Sunday, July 12, 2015

Poem of the Day: “Reading Between the Lines” by G. O. Clark

Songs of Eretz Poetry Review is pleased to present “Reading Between the Lines” by G. O. Clark.  Mr. Clark's writing has been published in:  Asimov's Science Fiction, Analog, Talebones  Magazine, Strange Horizons, Space & Time, Retro Spec: Tales of Fantasy and Nostalgia, A Sea Of Alone: Poems For Alfred Hitchcock, Tales Of The Talisman, Daily SF, Jupiter (GB) and many other publications.

Mr. Clark is the author of eleven poetry collections, the two most recent, Scenes Along the Zombie Highway (2013, Dark Regions Press), and Gravediggers' Dance (2014, Dark Renaissance Books). His fiction collection, The Saucer Under My Bed & Other Stories, was published by Sam's Dot Publishing in 2011. He won the Asimov's Readers Award for poetry in 2001 and has been a repeat Rhysling and Stoker Award nominee.

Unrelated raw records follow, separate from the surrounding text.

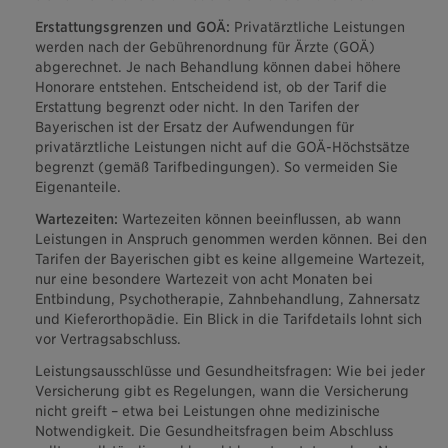
Erstattungsgrenzen und GOÄ:
Privatärztliche Leistungen
werden nach der Gebührenordnung für Ärzte (GOÄ)
abgerechnet. Je nach Behandlung können dabei höhere
Honorare entstehen. Entscheidend ist, ob der Tarif die
Erstattung begrenzt oder nicht. In den Tarifen der
Bayerischen ist der Ersatz der Aufwendungen für
privatärztliche Leistungen nicht auf die GOÄ-Höchstsätze
begrenzt (gemäß Tarifbedingungen). So vermeiden Sie
Eigenanteile.
Wartezeiten:
Wartezeiten können beeinflussen, ab wann
Leistungen in Anspruch genommen werden können. Bei den
Tarifen der Bayerischen gibt es keine allgemeine Wartezeit,
nur eine besondere Wartezeit von acht Monaten bei
Entbindung, Psychotherapie, Zahnbehandlung, Zahnersatz
und Kieferorthopädie. Ein Blick in die Tarifdetails lohnt sich
vor Vertragsabschluss.
Leistungsausschlüsse und Gesundheitsfragen: Wie bei jeder
Versicherung gibt es Regelungen, wann die Versicherung
nicht greift – etwa bei Leistungen ohne medizinische
Notwendigkeit. Die Gesundheitsfragen beim Abschluss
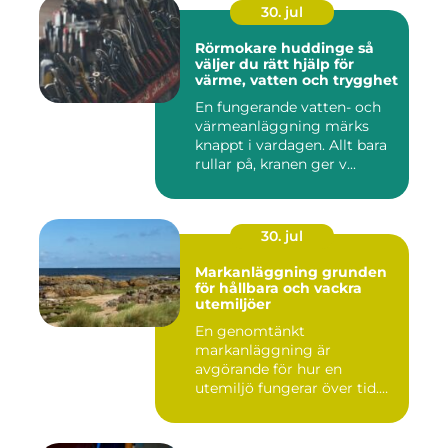
30. jul
Rörmokare huddinge så
väljer du rätt hjälp för
värme, vatten och trygghet
En fungerande vatten- och
värmeanläggning märks
knappt i vardagen. Allt bara
rullar på, kranen ger v...
30. jul
Markanläggning grunden
för hållbara och vackra
utemiljöer
En genomtänkt
markanläggning är
avgörande för hur en
utemiljö fungerar över tid.
Oavsett om det hand...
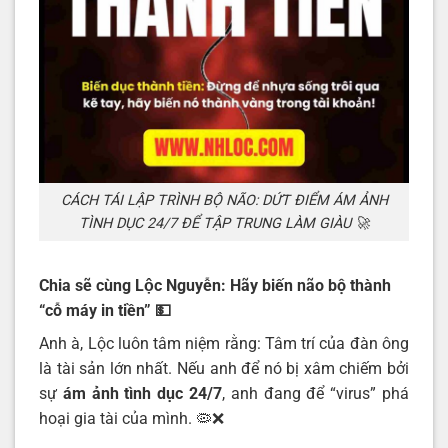
CÁCH TÁI LẬP TRÌNH BỘ NÃO: DỨT ĐIỂM ÁM ẢNH
TÌNH DỤC 24/7 ĐỂ TẬP TRUNG LÀM GIÀU 🚀
Chia sẽ cùng Lộc Nguyễn: Hãy biến não bộ thành
“cỗ máy in tiền”
💵
Anh à, Lộc luôn tâm niệm rằng: Tâm trí của đàn ông
là tài sản lớn nhất. Nếu anh để nó bị xâm chiếm bởi
sự
ám ảnh tình dục 24/7
, anh đang để “virus” phá
hoại gia tài của mình. 🦠❌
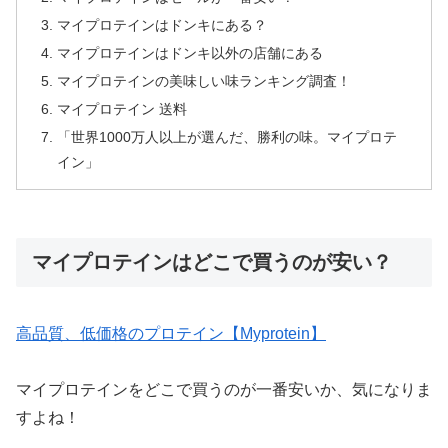
マイプロテインはドンキにある？
マイプロテインはドンキ以外の店舗にある
マイプロテインの美味しい味ランキング調査！
マイプロテイン 送料
「世界1000万人以上が選んだ、勝利の味。マイプロテ
イン」
マイプロテインはどこで買うのが安い？
高品質、低価格のプロテイン【Myprotein】
マイプロテインをどこで買うのが一番安いか、気になりま
すよね！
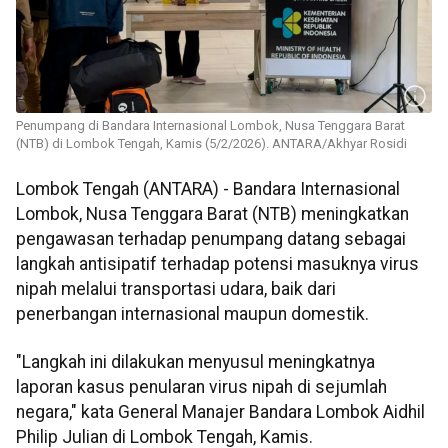
Penumpang di Bandara Internasional Lombok, Nusa Tenggara Barat
(NTB) di Lombok Tengah, Kamis (5/2/2026). ANTARA/Akhyar Rosidi
Lombok Tengah (ANTARA) - Bandara Internasional
Lombok, Nusa Tenggara Barat (NTB) meningkatkan
pengawasan terhadap penumpang datang sebagai
langkah antisipatif terhadap potensi masuknya virus
nipah melalui transportasi udara, baik dari
penerbangan internasional maupun domestik.
"Langkah ini dilakukan menyusul meningkatnya
laporan kasus penularan virus nipah di sejumlah
negara," kata General Manajer Bandara Lombok Aidhil
Philip Julian di Lombok Tengah, Kamis.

Mr. Clark is retired and lives in Davis, California.  See for more information.

Reading Between the Lines
G. O. Clark

His teen sweetheart
got trapped in a love song
he composed on his mother's
old spinet piano.

When in college,
he took up poetry, and
one impressionable coed
became entangled in the meter
of his sophomoric sonnet.

Till death do us
part, his lovely bride
agreed, and by vowing to do so,
ended up the literal pulse beat
of his only novel.

After his death,
his official biographer found
that none of his past loves could
be accounted for. They had
just ceased to exist

and were never reported
missing by family or friends.
The critics unanimously agree,
the females in his books seem
more real than imaginary.

Poet’s Notes:  I sometimes get ideas for poems from some book I'm reading, whether fiction, poetry, or non-fiction.  I wrote this poem months ago, and can't for the life of me remember which book, or line in the book, served as inspiration. The idea of real people finding their way into fiction, and poetry, is nothing new, but I think my horrific, (and literal) take on the process might be. Each stanza of the poem could probably be expanded into a stand-alone short story, and the whole into mystery or horror novel. Perhaps some day . . . .

Editor’s Note:  The title of this poem is “Reading Between the Lines” with a capital “B” for “Between.”  Prepositions usually appear in lowercase in a title (and I usually ask the poet for clarification if not), but the capital as used here seems appropriate for emphasis, as the action in this poem takes place “Between” fantasy and reality--in the white space "Between" the lines. This poem reminds me of a short story I read recently in Neil Gaiman’s collection, Trigger Warning.